Previously the Defense Department proposed an operation called Total Information Awareness that would have allowed them to “data mine” personal information on driver’s licenses, passports, credit card purchases, car rentals, medical prescriptions and records, banking transactions, employment records and more. That proposal was withdrawn following a public outcry, as far as we know.

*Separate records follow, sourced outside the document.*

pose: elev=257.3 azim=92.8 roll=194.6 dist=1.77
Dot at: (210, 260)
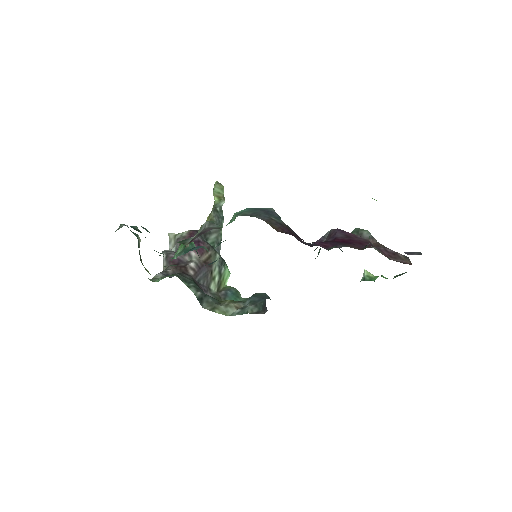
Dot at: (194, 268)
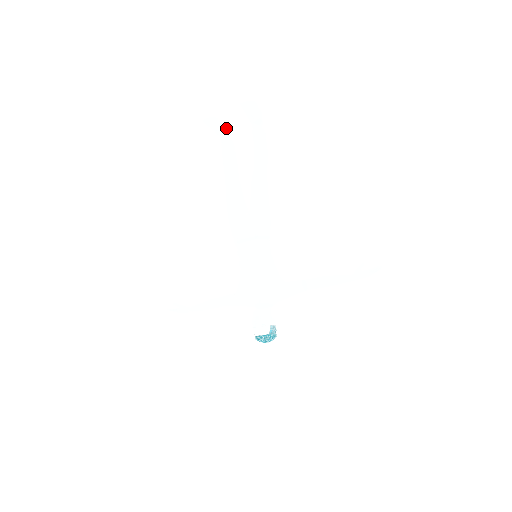
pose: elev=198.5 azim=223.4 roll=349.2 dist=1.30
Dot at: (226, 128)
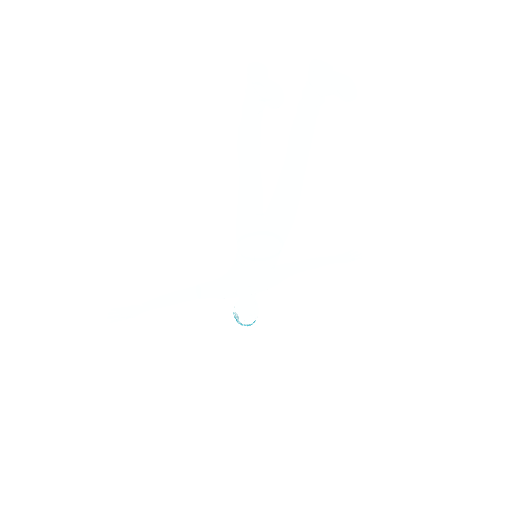
Dot at: occluded
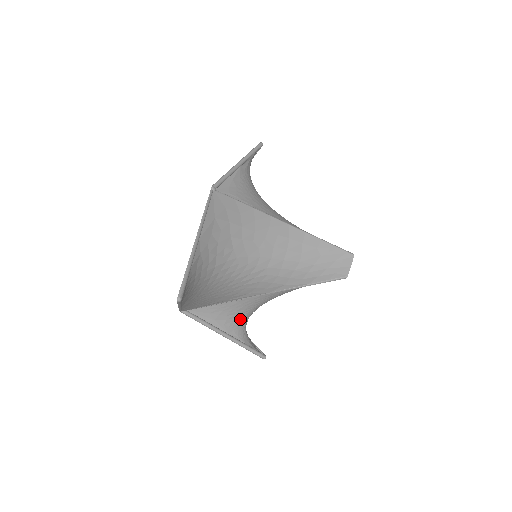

The administration has all but openly admitted to breaking the FISA law and continues to do so. It’s solution? Legalize the illegal activity retroactively and pass a law that allows it to be even more intrusive. Senate Bill 2455, the Terrorist Surveillance Act of 2006 introduced by Republican Senator from Ohio, Mike DeWine includes free rein for the President to wiretap anyone he wants, stating: the President, through the Attorney General, may authorize a program of electronic surveillance without a court order for periods of up to 45 days if--
(1) the President determines that the surveillance is necessary to protect the United States, its citizens, or its interests, whether inside the United States or outside the United States;

How’s that for vague?

This decision will be reviewed by the Attorney General (Alberto Gonzales, the guy who argued for the right to torture) and a summary of the activity reported to a Senate subcommittee, eventually. The Act also proposes keeping all congressional review secret, penalizes whistleblowers who tell if its been used in violation of the constitution with up to 15 years in prison and a one million dollar fine and provides no penalties if the government violates its own statutes.

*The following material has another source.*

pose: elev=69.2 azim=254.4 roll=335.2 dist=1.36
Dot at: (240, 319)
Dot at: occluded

If you were hoping for government investigation or oversight, think again. A recent investigation of the NSA wiretapping program by the Bush Justice Department was shut down by the Bush National Security Agency because it refused to give the Bush Justice Department clearance to look at the alleged violations. When Harry Reid, Democratic Minority leader who is vice-chair of the Senate Select Intelligence Committee tried to hold a meeting on February 16th, where it was expected he would be joined by three Republicans to call for hearings on the NSA wiretaps, Bush supporter Pat Roberts from Kansas cancelled the meeting and Senate Majority Leader Bill Frist, threatened to restructure the committee to dictate its agenda if Reid pursued hearings.

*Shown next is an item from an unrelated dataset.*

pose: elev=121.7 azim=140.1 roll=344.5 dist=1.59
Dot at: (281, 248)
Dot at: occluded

The administration is pursuing investigations, with the promise of prosecution of those who leaked the NSA violations and the reporters who reported it. Given the Bush administration’s secrecy, its willingness to bend the truth to accomplish its goals (WMDs, Al Qaeda/Saddam connection), signing statements saying he can ignore laws at will, its willful and unnecessary violation of FISA, and a history of punishing even Republicans who disagree with it, it is impossible to trust that they will not use this information against their political opposition or people who report their wrongdoings.

There seems to be some discussion of implanting the real ID with the same technology that is being introduced by the National Animal Identification System (NAIS) to track every individual livestock animal with a radio traceable biochip. In the President’s proposal on immigration he wants to incorporate local police in to immigration control. Does that mean they will be able to stop people and ask for papers? Local police have already been found to be receiving funds to establish local intelligence units that have spied on peace groups, environmentalists and others. Forgive me if the more the President tells me he is out to protect me the more worried I get.